Wednesday 14 December 2016

DEATH OF A STAR

                               
                                su·per·no·va
                                                                 /,so͞opərˈnōvə/
                                                                                noun ASTRONOMY
  1. a star that suddenly increases greatly in brightness because of a catastrophic explosion that ejects most of its mass.

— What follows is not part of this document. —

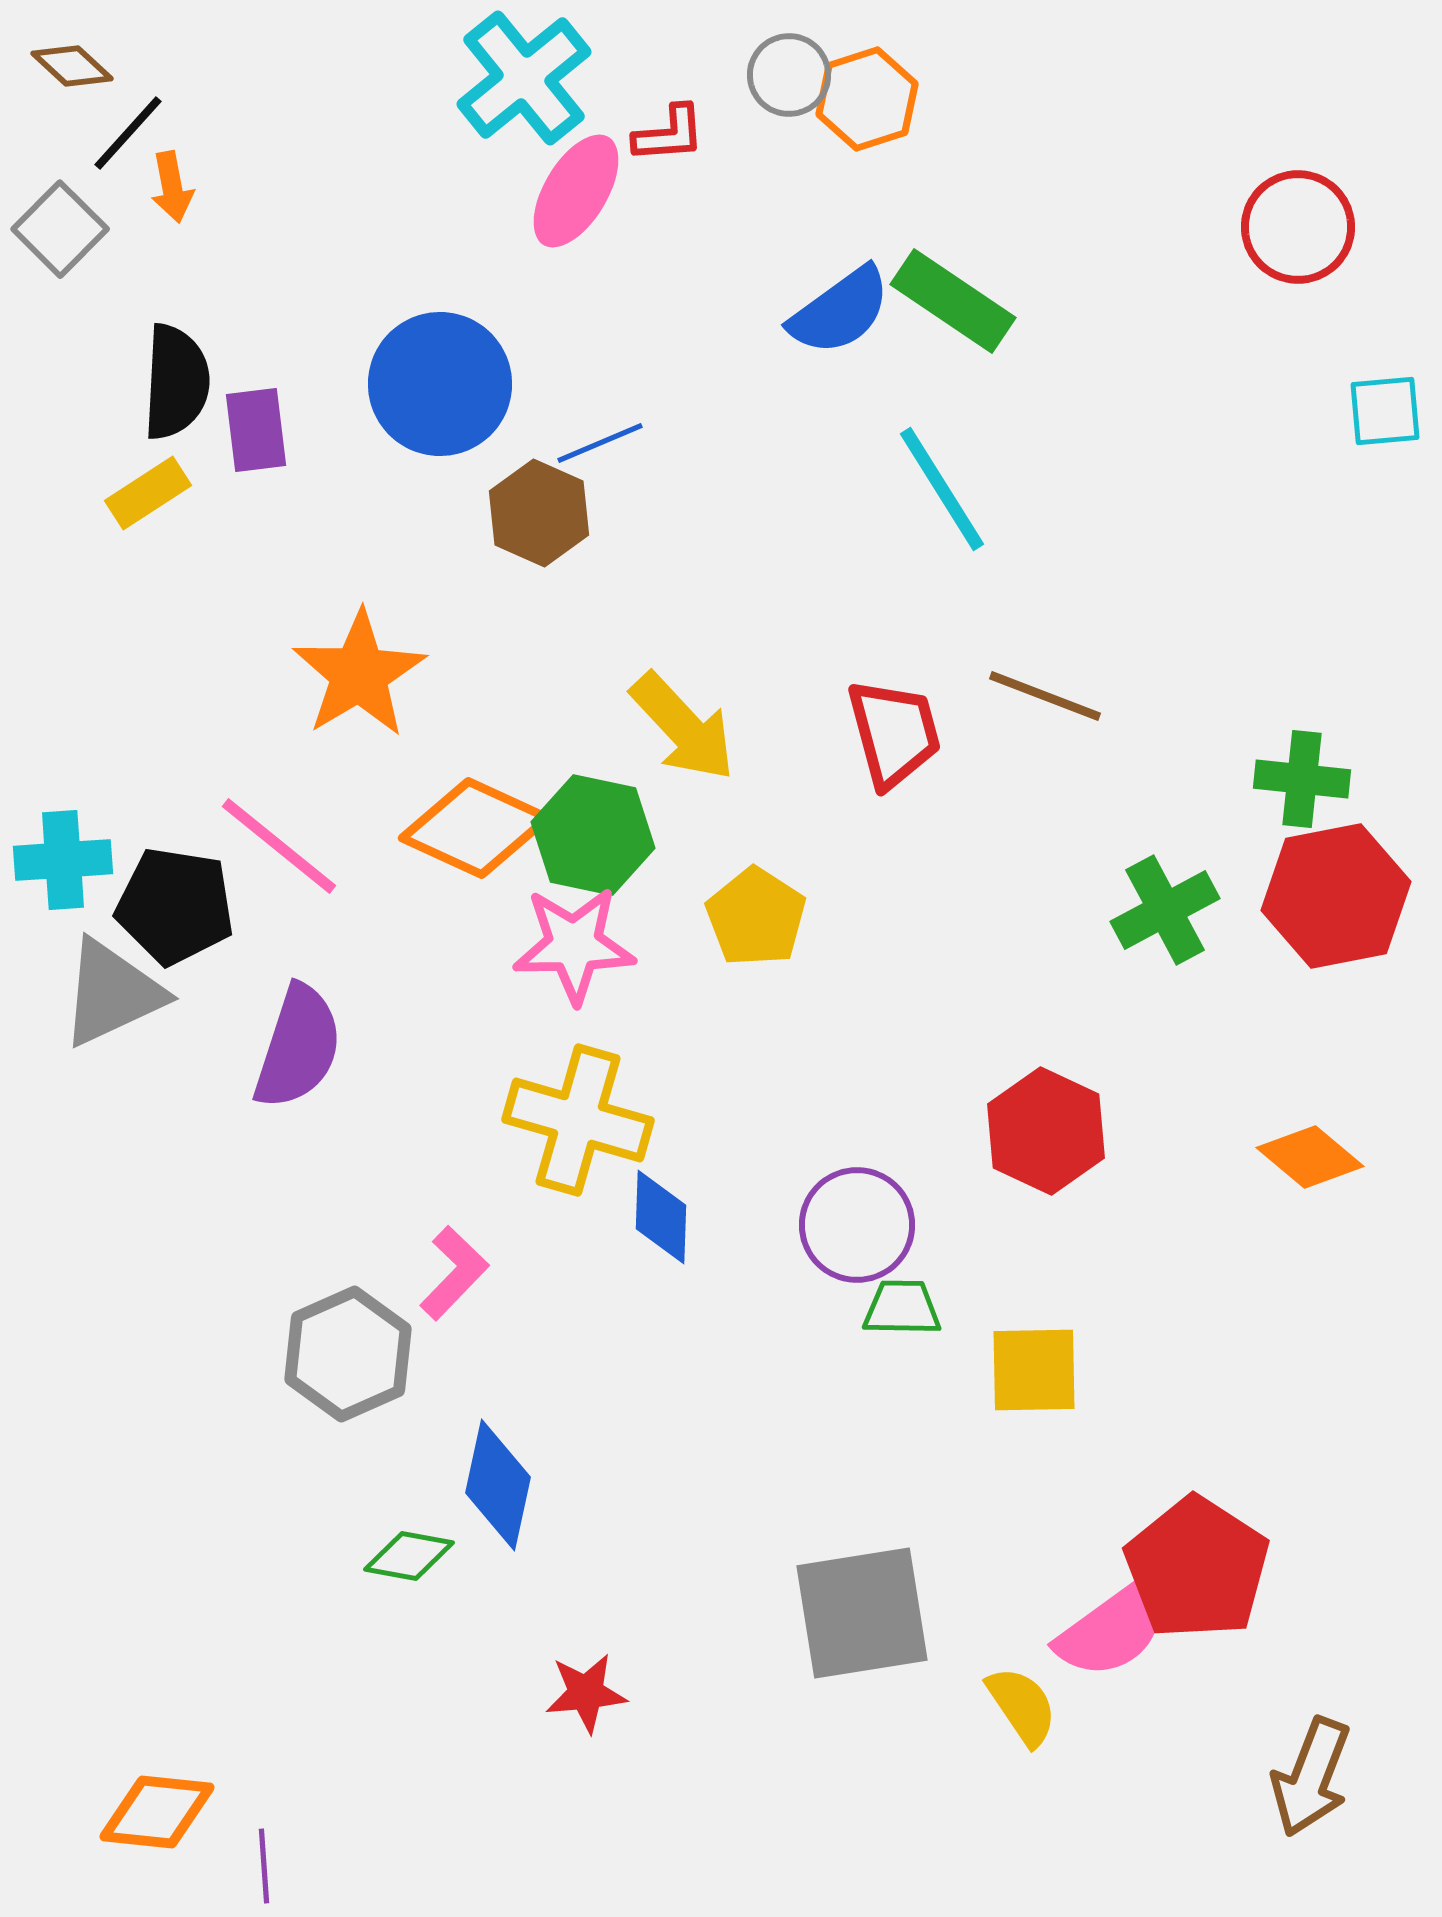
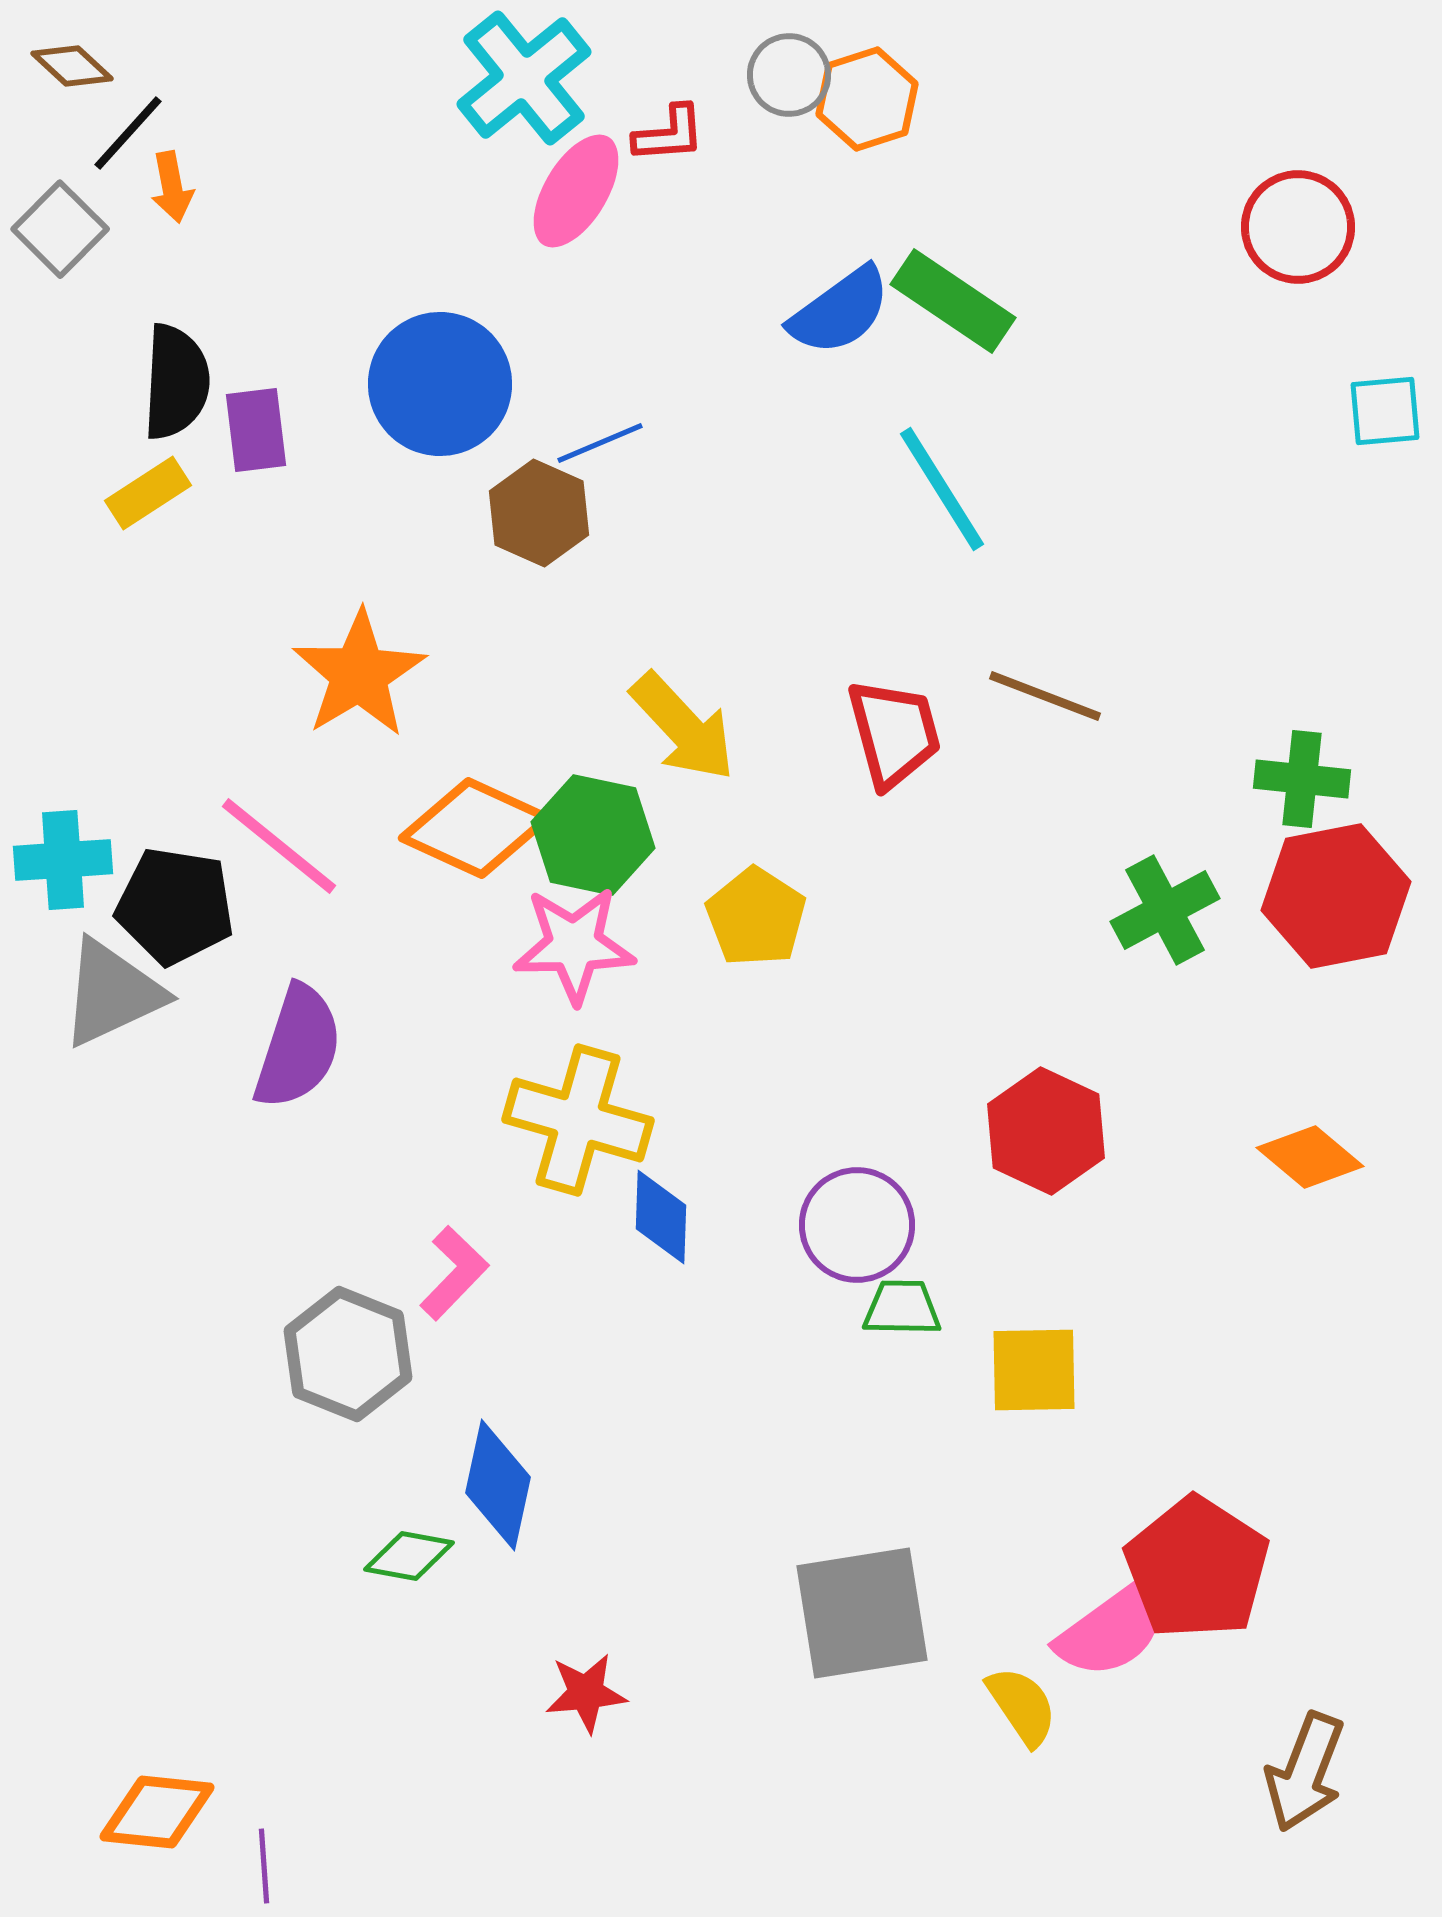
gray hexagon at (348, 1354): rotated 14 degrees counterclockwise
brown arrow at (1311, 1777): moved 6 px left, 5 px up
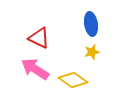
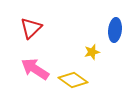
blue ellipse: moved 24 px right, 6 px down; rotated 15 degrees clockwise
red triangle: moved 8 px left, 10 px up; rotated 50 degrees clockwise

                                           

  1. A red super-giant star approaches the end of its life. It has exhausted its fuel to burn and is bound to implode under its own weight.
When the entire foundation of your being is built upon something you trusted to be indispensable, the only fallout plan you have is the pretension that it is still there even when it has long ceased to exist.
And taking its place is nothing but an intuitive attachment, a misplaced struggle to stay loyal because it was the closest thing you had to a sense of belonging. 
 Eventually the implosion bounces back off the core, expelling the  stellar material into space, forming the supernova.  
You know you're floundering, losing momentum and too burnt out to fight. 
                                                                                 .
                                                                                 .
                                                                                 .
                                                                       
Exhibit A:
 What's left is an ultra dense object called a neutron star. The  remains of the former star are spread over light years of space.  They  float quickly, sweeping up interstellar gas here and there,  leaving a faint glow of light.
Mentally disintegrated and confused, you readjust to find another sense of self. Compulsion to second-guess everything you had ever programmed yourself to believe in is a clean-slate, a blessing.
                   Everything is destroyed, but everything is better.

Exhibit B:
 If not even neutron degeneracy pressure can hold the core up, the  core collapses into a black hole.
- and you begin mindlessly leeching onto anything that offers a single shred of solace, even when you know the void is slowly unweaving every fiber to the thread you swore would stay woven together.
Everything is quietly evolving into an inward-spiraling black hole as you begin to wonder if this is how it ends.
                                                            


                   Deeply-rooted priorities do not change overnight, but people do.



      - Don't quite know since when my fascination with the cosmos begin, but i felt like writing something inspired by it hence, this.

      
                                    
  P.S. Credits to Google for everything in italic font.